| Define different Hadoop configuration files?
Below are the different Hadoop configuration files
(1)HADOOP-ENV.sh:-It will specifies the environment variables which will effect JDK used by bin/Hadoop (Hadoop Daemon). As we knows the Hadoop framework is written in Java and will uses JRE. We can use these affect some aspects of Hadoop daemon behavior where log files are stored. The only variable we should need to change in this file is JAVA_HOME and which specifies the path to the Java 1.5.x installation used by Hadoop.
(2)mapred-default.xml:-This is one of important configuration files which required runtime environment settings of Hadoop. And file contains site spefific settings for Hadoop Map/Reduce daemons and jobs. Here in this file we specify a framework name for MapReduce by setting the MapReduce.framework.name. And this file is empty by default. We use this file to tailor the behavior of Map/Reduce on your site.

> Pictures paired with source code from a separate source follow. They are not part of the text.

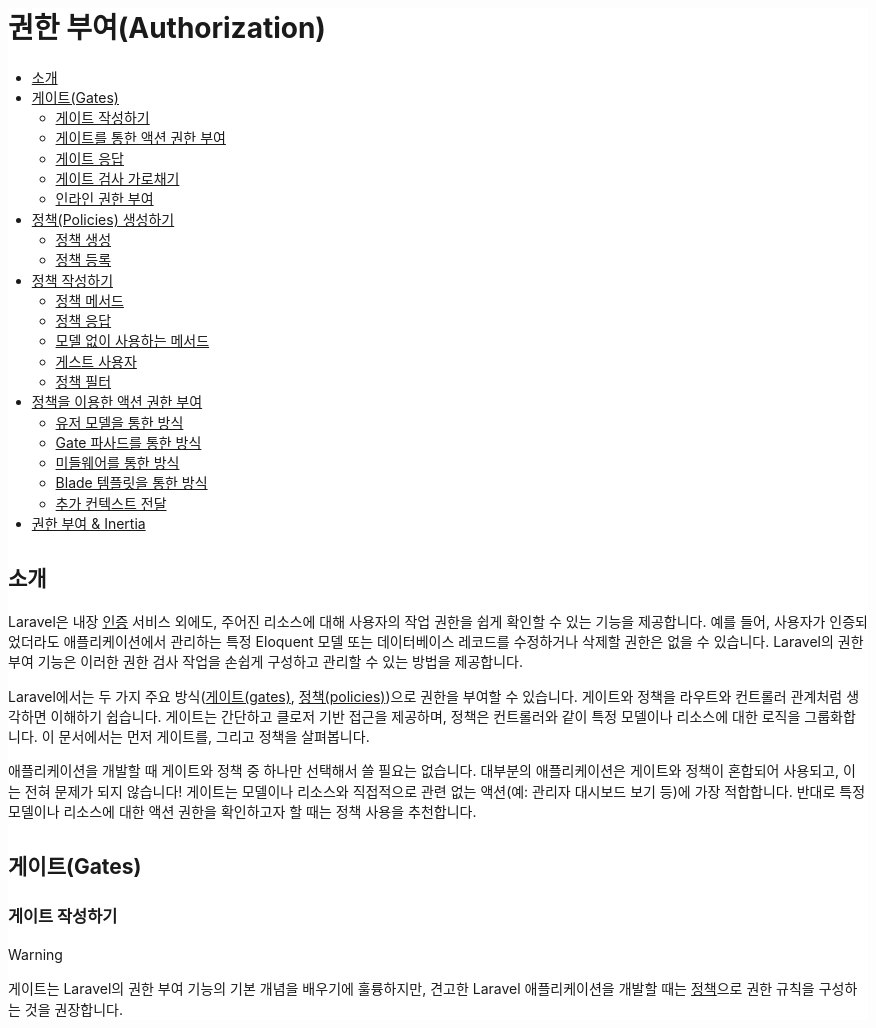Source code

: # 권한 부여(Authorization)

- [소개](#introduction)
- [게이트(Gates)](#gates)
    - [게이트 작성하기](#writing-gates)
    - [게이트를 통한 액션 권한 부여](#authorizing-actions-via-gates)
    - [게이트 응답](#gate-responses)
    - [게이트 검사 가로채기](#intercepting-gate-checks)
    - [인라인 권한 부여](#inline-authorization)
- [정책(Policies) 생성하기](#creating-policies)
    - [정책 생성](#generating-policies)
    - [정책 등록](#registering-policies)
- [정책 작성하기](#writing-policies)
    - [정책 메서드](#policy-methods)
    - [정책 응답](#policy-responses)
    - [모델 없이 사용하는 메서드](#methods-without-models)
    - [게스트 사용자](#guest-users)
    - [정책 필터](#policy-filters)
- [정책을 이용한 액션 권한 부여](#authorizing-actions-using-policies)
    - [유저 모델을 통한 방식](#via-the-user-model)
    - [Gate 파사드를 통한 방식](#via-the-gate-facade)
    - [미들웨어를 통한 방식](#via-middleware)
    - [Blade 템플릿을 통한 방식](#via-blade-templates)
    - [추가 컨텍스트 전달](#supplying-additional-context)
- [권한 부여 & Inertia](#authorization-and-inertia)

<a name="introduction"></a>
## 소개

Laravel은 내장 [인증](/docs/{{version}}/authentication) 서비스 외에도, 주어진 리소스에 대해 사용자의 작업 권한을 쉽게 확인할 수 있는 기능을 제공합니다. 예를 들어, 사용자가 인증되었더라도 애플리케이션에서 관리하는 특정 Eloquent 모델 또는 데이터베이스 레코드를 수정하거나 삭제할 권한은 없을 수 있습니다. Laravel의 권한 부여 기능은 이러한 권한 검사 작업을 손쉽게 구성하고 관리할 수 있는 방법을 제공합니다.

Laravel에서는 두 가지 주요 방식([게이트(gates)](#gates), [정책(policies)](#creating-policies))으로 권한을 부여할 수 있습니다. 게이트와 정책을 라우트와 컨트롤러 관계처럼 생각하면 이해하기 쉽습니다. 게이트는 간단하고 클로저 기반 접근을 제공하며, 정책은 컨트롤러와 같이 특정 모델이나 리소스에 대한 로직을 그룹화합니다. 이 문서에서는 먼저 게이트를, 그리고 정책을 살펴봅니다.

애플리케이션을 개발할 때 게이트와 정책 중 하나만 선택해서 쓸 필요는 없습니다. 대부분의 애플리케이션은 게이트와 정책이 혼합되어 사용되고, 이는 전혀 문제가 되지 않습니다! 게이트는 모델이나 리소스와 직접적으로 관련 없는 액션(예: 관리자 대시보드 보기 등)에 가장 적합합니다. 반대로 특정 모델이나 리소스에 대한 액션 권한을 확인하고자 할 때는 정책 사용을 추천합니다.

<a name="gates"></a>
## 게이트(Gates)

<a name="writing-gates"></a>
### 게이트 작성하기

> [!WARNING]  
> 게이트는 Laravel의 권한 부여 기능의 기본 개념을 배우기에 훌륭하지만, 견고한 Laravel 애플리케이션을 개발할 때는 [정책](#creating-policies)으로 권한 규칙을 구성하는 것을 권장합니다.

(3)CORE-SITE.XML:-This is one of most important configuration files that required runtime environment settings for a Hadoop cluster. And this will informs Hdaoop daemons where the NAMENODE runs in cluster. It also informs the Name Node as to which IP and ports it should bind.
(4)HDFS-SITE.XML:-This is also an important configuration files which required for runtime enviornment settings of Haddop.This will contains the configuration settings for NAMENode, DATANODE, SECONDARYNODE. This will also used to specifiy default block replication. Here actual number of replication can also be specified when file is created.
(5)YARN-SITE.XML:-This file will supports an extensible resource model. BY default YARN tracks CPU and memory for all nodes, application and queues but resource definition can be extended to include arbitrary countable resources. A countable resource is a resource that is consumed while a container is running, but is released afterwards. CPU and memory are both countable resources. Other examples include GPU resources and software licenses.
(6)Master and Slaves:-This will used to determine the master Nodes in Hadoop cluster. It will inform about the location of SECONDARY NAMENODE to Hadoop Daemon. The Mater File on Slave node is blank.
Slave:-It is used to determine the slave Nodes in Hadoop cluster. The Slave file at Master Node contains a list of hosts, one per line. The Slave file at Slave server contains IP address of Slave nodes. | | |